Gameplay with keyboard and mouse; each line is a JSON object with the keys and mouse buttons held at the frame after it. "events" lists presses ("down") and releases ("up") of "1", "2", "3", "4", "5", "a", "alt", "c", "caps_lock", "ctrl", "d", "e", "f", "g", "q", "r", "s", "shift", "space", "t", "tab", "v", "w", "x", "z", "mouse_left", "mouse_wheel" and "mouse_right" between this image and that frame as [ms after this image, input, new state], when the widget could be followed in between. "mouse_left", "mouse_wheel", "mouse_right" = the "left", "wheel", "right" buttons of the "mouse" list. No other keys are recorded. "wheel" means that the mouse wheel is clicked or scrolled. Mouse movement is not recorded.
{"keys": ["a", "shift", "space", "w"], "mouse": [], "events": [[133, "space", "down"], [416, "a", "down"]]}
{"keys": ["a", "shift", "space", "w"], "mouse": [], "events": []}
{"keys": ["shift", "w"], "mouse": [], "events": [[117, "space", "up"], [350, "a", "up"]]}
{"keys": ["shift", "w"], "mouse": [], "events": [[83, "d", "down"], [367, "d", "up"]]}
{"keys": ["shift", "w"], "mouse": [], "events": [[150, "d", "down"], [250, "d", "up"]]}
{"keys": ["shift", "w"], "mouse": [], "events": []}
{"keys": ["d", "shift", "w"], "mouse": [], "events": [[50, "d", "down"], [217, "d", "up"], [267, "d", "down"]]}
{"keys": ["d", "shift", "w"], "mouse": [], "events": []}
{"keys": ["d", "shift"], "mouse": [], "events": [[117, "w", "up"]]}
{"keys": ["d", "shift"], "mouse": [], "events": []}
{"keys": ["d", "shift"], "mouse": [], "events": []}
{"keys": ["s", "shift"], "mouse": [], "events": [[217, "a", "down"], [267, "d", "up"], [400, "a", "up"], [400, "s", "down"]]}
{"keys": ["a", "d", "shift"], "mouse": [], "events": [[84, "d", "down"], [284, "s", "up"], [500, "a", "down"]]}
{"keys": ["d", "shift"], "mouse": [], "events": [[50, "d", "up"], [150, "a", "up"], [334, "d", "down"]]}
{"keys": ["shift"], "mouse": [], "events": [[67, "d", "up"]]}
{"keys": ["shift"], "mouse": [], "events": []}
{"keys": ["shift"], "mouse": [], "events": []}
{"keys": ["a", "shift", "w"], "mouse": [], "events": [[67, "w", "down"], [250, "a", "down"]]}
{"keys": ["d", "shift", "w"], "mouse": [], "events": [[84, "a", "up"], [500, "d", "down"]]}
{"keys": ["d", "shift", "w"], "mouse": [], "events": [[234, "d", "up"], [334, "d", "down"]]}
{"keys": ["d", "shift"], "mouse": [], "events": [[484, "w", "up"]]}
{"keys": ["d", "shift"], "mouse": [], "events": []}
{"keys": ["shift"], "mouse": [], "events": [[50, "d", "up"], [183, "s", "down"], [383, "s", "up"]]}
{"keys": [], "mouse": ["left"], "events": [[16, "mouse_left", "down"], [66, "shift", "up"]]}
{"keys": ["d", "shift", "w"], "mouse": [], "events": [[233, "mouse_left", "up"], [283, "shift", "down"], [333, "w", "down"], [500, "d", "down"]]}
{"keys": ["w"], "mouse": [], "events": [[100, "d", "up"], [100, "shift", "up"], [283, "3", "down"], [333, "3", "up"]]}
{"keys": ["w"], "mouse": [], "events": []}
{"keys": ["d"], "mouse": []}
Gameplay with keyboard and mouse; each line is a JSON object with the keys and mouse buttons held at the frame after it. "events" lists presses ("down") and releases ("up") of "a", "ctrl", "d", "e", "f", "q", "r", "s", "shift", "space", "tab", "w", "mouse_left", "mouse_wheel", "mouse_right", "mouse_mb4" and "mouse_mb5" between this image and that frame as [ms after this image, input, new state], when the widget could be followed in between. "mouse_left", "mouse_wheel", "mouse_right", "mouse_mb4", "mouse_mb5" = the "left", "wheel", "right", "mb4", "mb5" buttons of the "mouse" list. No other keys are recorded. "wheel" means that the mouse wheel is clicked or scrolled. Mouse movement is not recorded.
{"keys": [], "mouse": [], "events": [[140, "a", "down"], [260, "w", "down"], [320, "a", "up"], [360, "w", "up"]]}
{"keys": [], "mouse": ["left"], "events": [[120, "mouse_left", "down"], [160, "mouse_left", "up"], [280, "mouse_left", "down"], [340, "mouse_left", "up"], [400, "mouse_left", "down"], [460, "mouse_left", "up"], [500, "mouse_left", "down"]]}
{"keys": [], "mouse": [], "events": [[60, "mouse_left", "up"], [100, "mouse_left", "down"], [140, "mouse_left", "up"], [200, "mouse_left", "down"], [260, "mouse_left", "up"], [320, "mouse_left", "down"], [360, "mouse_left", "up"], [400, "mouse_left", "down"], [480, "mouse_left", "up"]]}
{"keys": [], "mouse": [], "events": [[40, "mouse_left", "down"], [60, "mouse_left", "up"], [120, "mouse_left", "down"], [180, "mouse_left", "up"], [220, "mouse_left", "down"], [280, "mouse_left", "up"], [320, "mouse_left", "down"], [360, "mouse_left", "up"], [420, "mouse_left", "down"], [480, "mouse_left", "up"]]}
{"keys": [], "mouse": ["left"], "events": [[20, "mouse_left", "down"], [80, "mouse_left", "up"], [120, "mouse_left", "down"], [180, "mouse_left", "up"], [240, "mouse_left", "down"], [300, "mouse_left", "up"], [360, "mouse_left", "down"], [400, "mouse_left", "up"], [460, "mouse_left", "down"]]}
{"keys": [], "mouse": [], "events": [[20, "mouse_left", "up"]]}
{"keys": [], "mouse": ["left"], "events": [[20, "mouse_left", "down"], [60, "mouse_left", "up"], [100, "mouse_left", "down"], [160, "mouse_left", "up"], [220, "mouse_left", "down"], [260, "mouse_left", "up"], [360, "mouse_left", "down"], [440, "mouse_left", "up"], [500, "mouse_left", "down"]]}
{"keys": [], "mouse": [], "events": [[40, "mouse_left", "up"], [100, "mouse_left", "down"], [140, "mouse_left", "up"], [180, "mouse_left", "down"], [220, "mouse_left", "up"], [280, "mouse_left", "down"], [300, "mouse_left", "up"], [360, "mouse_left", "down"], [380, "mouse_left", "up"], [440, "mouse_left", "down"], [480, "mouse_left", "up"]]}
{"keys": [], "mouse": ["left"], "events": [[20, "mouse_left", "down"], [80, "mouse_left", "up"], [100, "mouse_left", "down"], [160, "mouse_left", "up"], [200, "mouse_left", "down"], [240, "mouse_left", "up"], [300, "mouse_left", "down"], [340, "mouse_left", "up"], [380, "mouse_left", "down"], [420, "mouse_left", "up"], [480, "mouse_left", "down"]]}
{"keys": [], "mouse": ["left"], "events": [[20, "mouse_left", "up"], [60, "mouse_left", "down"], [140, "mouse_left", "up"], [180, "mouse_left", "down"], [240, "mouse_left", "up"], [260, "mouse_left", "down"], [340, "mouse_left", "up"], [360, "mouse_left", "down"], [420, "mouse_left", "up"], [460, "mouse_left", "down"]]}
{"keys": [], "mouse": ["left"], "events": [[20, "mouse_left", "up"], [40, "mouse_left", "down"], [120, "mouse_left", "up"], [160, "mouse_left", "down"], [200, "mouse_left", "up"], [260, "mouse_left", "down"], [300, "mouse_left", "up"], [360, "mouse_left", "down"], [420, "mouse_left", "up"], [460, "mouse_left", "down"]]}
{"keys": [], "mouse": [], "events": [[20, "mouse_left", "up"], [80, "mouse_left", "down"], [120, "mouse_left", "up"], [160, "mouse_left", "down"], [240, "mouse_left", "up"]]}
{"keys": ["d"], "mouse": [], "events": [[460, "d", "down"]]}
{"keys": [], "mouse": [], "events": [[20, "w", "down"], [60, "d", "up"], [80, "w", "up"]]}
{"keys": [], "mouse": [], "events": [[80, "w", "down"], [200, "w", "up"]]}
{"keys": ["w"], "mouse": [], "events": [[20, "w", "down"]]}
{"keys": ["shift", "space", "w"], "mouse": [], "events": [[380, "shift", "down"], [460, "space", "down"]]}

--------------------------------

Each line of the entries above that includes the string "widget" should be copied out.

** ANSWER SPACE **
Gameplay with keyboard and mouse; each line is a JSON object with the keys and mouse buttons held at the frame after it. "events" lists presses ("down") and releases ("up") of "1", "2", "3", "4", "5", "a", "alt", "c", "caps_lock", "ctrl", "d", "e", "f", "g", "q", "r", "s", "shift", "space", "t", "tab", "v", "w", "x", "z", "mouse_left", "mouse_wheel" and "mouse_right" between this image and that frame as [ms after this image, input, new state], when the widget could be followed in between. "mouse_left", "mouse_wheel", "mouse_right" = the "left", "wheel", "right" buttons of the "mouse" list. No other keys are recorded. "wheel" means that the mouse wheel is clicked or scrolled. Mouse movement is not recorded.
Gameplay with keyboard and mouse; each line is a JSON object with the keys and mouse buttons held at the frame after it. "events" lists presses ("down") and releases ("up") of "a", "ctrl", "d", "e", "f", "q", "r", "s", "shift", "space", "tab", "w", "mouse_left", "mouse_wheel", "mouse_right", "mouse_mb4" and "mouse_mb5" between this image and that frame as [ms after this image, input, new state], when the widget could be followed in between. "mouse_left", "mouse_wheel", "mouse_right", "mouse_mb4", "mouse_mb5" = the "left", "wheel", "right", "mb4", "mb5" buttons of the "mouse" list. No other keys are recorded. "wheel" means that the mouse wheel is clicked or scrolled. Mouse movement is not recorded.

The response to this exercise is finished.